Add organizational taxonomy - Cloud Intelligence Dashboards on AWS

Add organizational taxonomy

Introduction

AWS customers use various methods to allocate costs of AWS resources, ranging from a single level of business units to complex, multi-dimensional organizational taxonomy.

This document presents the architectural framework for resource ownership attribution and cost allocation in AWS environment, including automated integration with Cloud Intelligence Dashboards.

The following video introduces the concept of taxonomy in the context of AWS resource management. It will guide you through the main concepts using the example of Unicorn Rental Corporation.

Architectural Foundations

Resource allocation in AWS typically follows two primary architectural patterns:

  1. Account-Level Allocation - Uses information at the AWS account level, such as:

    1. AWS Account Names

    2. Organizational Unit (OU) hierarchical structure

    3. Account-level or OU level tagging in AWS Organizations

    4. External sources (e.g. CMDB) as a source of truth to allocate account ownership based on organizational policies

  2. Resource-Level Allocation - Enables more granular allocation through:

    1. AWS Cost Allocation Tags (user-defined and AWS-generated)

    2. AWS Cost Categories

Cloud Intelligence Dashboards provide a comprehensive way to integrate organizational taxonomy into your dashboards, enabling precise filtering and cost allocation tracking. You can define a set of taxonomy fields to be used as Filters and GroupBy dimensions within the CID dashboards. Additionally, you can configure Row-Level Security (RLS) to restrict access based on one of these taxonomy fields, ensuring that users see only the data relevant to their scope of responsibility.

Extracted records:
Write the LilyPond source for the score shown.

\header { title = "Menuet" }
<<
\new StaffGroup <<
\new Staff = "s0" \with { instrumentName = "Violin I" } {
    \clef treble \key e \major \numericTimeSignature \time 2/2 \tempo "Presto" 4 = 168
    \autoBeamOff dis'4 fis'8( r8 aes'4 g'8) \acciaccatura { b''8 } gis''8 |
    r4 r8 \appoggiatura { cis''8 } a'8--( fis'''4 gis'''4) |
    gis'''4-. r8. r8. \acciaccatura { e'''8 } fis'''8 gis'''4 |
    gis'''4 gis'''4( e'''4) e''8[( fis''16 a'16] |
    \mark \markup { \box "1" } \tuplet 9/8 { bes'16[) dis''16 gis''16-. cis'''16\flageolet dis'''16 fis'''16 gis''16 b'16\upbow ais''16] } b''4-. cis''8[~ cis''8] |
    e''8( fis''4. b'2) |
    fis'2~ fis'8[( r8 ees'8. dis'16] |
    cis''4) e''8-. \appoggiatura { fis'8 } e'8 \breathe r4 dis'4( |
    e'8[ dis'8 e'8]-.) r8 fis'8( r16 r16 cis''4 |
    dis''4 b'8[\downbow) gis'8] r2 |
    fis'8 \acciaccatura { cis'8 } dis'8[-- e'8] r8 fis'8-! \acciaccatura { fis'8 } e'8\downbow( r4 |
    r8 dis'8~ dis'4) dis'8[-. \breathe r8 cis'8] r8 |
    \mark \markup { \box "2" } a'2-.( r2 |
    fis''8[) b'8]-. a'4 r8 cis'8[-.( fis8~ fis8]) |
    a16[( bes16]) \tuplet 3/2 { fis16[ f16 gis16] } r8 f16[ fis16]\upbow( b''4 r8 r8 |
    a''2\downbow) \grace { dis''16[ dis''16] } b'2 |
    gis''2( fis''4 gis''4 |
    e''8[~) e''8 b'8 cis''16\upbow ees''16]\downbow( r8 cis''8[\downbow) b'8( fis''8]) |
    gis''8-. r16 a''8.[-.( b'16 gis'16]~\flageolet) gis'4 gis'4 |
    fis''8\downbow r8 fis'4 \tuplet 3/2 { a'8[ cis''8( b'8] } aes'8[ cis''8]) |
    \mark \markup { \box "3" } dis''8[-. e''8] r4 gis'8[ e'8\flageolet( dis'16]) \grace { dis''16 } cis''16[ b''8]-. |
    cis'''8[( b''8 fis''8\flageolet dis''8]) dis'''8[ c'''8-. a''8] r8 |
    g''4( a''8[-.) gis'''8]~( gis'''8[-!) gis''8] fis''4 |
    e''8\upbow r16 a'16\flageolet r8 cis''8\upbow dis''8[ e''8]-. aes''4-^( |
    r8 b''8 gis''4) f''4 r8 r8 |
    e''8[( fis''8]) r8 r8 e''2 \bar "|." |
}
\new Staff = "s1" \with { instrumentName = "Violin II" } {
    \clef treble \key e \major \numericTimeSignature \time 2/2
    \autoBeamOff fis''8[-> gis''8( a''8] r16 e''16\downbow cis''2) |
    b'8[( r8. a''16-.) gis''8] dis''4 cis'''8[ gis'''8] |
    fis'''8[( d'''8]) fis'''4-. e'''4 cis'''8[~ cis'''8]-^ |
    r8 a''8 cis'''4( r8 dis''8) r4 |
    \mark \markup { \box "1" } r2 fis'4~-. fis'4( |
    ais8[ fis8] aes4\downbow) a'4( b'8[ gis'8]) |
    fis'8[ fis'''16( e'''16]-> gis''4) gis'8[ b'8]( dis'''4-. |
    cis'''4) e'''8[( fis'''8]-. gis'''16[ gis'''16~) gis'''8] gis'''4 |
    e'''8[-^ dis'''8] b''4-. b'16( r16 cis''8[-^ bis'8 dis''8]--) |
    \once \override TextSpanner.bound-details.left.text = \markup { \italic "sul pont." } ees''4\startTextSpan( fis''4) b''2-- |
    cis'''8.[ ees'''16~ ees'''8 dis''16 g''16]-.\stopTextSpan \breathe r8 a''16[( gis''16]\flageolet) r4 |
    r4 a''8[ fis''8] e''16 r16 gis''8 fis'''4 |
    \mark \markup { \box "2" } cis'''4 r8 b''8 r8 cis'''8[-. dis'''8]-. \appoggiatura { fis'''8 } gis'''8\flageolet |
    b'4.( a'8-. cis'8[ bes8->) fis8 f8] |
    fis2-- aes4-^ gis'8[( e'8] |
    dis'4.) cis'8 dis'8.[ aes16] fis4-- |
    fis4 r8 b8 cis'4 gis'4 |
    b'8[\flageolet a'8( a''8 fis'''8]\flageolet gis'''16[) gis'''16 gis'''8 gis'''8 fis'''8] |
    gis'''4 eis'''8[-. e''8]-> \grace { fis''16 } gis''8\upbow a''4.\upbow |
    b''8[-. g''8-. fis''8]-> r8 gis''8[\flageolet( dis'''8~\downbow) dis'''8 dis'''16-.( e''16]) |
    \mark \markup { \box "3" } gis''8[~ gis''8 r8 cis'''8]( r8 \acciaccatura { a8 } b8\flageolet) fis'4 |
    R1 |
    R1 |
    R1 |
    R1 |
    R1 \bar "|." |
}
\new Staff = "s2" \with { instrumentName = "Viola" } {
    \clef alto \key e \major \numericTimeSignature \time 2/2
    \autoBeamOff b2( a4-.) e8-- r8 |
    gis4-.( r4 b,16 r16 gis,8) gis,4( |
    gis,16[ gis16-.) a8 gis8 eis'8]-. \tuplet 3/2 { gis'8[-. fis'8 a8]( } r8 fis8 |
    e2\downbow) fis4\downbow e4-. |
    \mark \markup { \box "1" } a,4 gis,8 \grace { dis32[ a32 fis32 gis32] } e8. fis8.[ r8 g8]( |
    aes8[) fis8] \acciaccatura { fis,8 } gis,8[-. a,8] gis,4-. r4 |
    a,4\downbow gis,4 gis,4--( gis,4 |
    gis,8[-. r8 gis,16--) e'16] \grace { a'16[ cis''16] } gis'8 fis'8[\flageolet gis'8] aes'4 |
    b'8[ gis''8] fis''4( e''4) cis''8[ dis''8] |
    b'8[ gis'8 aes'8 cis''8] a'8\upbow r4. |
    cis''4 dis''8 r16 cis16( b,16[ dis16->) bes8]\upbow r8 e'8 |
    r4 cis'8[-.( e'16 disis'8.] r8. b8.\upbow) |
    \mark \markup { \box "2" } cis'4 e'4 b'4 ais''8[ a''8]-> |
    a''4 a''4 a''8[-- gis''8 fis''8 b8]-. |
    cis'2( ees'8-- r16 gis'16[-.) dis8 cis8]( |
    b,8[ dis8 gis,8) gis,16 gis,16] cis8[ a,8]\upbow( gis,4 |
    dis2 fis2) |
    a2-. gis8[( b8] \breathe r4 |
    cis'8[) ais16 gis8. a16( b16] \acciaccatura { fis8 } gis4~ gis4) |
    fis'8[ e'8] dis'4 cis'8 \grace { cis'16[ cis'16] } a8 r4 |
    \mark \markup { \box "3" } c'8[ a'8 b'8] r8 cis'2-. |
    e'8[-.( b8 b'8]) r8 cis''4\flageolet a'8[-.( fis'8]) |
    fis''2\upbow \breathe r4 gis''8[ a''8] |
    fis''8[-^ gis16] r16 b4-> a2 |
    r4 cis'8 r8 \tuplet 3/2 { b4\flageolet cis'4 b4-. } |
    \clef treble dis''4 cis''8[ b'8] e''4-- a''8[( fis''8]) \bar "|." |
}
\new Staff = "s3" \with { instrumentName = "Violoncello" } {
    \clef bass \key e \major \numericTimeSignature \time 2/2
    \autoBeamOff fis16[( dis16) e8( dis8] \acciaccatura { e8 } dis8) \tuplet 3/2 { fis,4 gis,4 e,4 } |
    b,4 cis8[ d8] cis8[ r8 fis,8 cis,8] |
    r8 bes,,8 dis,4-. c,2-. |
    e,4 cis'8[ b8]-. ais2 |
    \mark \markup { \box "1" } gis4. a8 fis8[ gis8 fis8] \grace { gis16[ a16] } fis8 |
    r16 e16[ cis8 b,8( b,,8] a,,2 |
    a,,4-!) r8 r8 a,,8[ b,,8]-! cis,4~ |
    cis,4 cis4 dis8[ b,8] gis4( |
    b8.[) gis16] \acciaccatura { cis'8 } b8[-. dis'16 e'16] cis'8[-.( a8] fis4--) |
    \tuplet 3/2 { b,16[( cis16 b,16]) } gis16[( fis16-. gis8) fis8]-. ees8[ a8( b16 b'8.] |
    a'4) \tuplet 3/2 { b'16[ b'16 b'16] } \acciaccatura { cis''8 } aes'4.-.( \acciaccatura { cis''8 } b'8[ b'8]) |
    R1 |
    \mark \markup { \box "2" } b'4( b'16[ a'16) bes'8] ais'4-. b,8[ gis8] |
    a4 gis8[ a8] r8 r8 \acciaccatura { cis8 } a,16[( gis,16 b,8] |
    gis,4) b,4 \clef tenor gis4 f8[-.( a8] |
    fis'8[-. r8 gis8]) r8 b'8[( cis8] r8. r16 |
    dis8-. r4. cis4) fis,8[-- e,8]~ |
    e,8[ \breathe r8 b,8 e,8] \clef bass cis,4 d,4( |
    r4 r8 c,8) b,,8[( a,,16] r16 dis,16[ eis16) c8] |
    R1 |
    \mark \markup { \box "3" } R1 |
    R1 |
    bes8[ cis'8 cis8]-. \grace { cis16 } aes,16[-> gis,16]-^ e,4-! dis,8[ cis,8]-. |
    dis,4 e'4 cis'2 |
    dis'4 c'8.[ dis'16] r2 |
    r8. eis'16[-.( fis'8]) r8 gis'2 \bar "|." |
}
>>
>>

YOUR TASKS>
**a)** List the sources of account-level information that the organizational taxonomy page names under Account-Level Allocation.
**b)** From the organizational taxonomy page, duplicate the part that opens with the words containing "This document presents" and closes with "Cloud Intelligence Dashboards.".

ANSWERS FOR THIS EXERCISE>
**a)**
1. AWS Account Names
2. Organizational Unit (OU) hierarchical structure
3. Account-level or OU level tagging in AWS Organizations
4. External sources (e.g. CMDB) as a source of truth to allocate account ownership based on organizational policies

**b)**
This document presents the architectural framework for resource ownership attribution and cost allocation in AWS environment, including automated integration with Cloud Intelligence Dashboards.